Central banks and financial supervisors are not keeping pace with the private sector when it comes to advanced artificial intelligence, according to a research report published on Tuesday.
The study, authored by the Cambridge Centre for Alternative Finance in collaboration with the Bank for International Settlements, the International Monetary Fund and other multilateral institutions, finds that financial firms are embracing AI more than twice as fast as their regulators. Only two in 10 regulators reported using advanced AI, while 24% of authorities collect data on AI adoption within the industry. Meanwhile, 43% of surveyed authorities indicated they have no plans to begin collecting such data within the next two years.
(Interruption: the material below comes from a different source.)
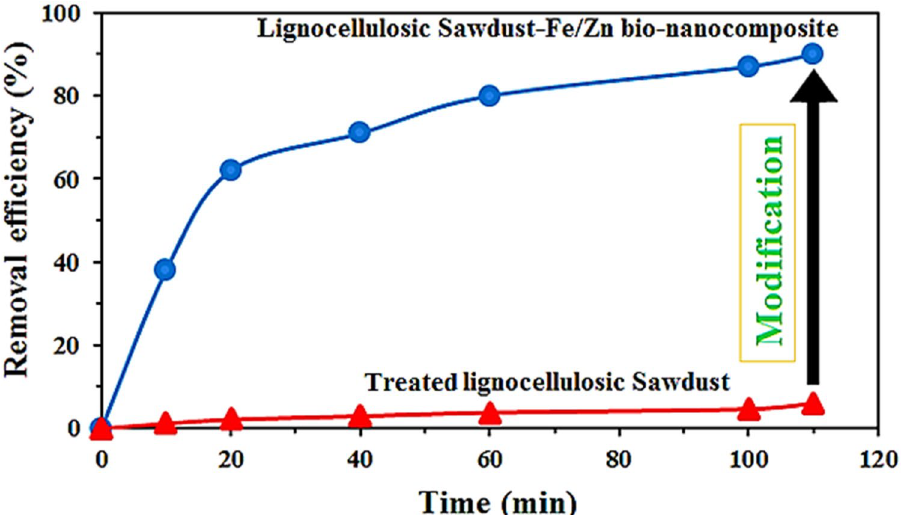
Figure 8. Comparison of Treated lignocellulosic sawdust and Lignocellulosic sawdust-Zn/Fe bio- nanocomposite for the removal of RO16 (initial pH 4, 20 mg Treated lignocellulosic Sawdust 100 mL solution, initial RO16 concentration 10 mg L −1 , and agitation speed 50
The research draws on responses from a broad sample of market participants: roughly 350 traditional financial institutions and fintechs, more than 140 AI vendors, and about 130 central banks and financial authorities representing 151 countries. The report warns that this gap in empirical information could undermine supervisory efforts, noting that: "This empirical blind spot may undermine the prevailing optimism. Authorities cannot successfully harness or oversee AI if they are navigating its adoption and risks without hard data."
Earlier in April, Anthropic released a model called Mythos. Cybersecurity specialists have flagged Mythos as presenting possible problems for the banking sector and its legacy technology systems. In response, regulators worldwide have engaged with banks to assess how prepared older technology stacks are for interacting with emerging frontier AI models.
The report cites Mythos specifically as an example of the types of systems that might be able to exploit software vulnerabilities at scale. It cautions that such capabilities could limit the effectiveness of existing governance and human oversight mechanisms designed to manage operational and cyber risk.
By documenting differences in adoption rates and the limited data collection among authorities, the study underscores a potential disconnect between the rapid spread of advanced AI across financial firms and the capacity of supervisors to measure and respond to associated risks.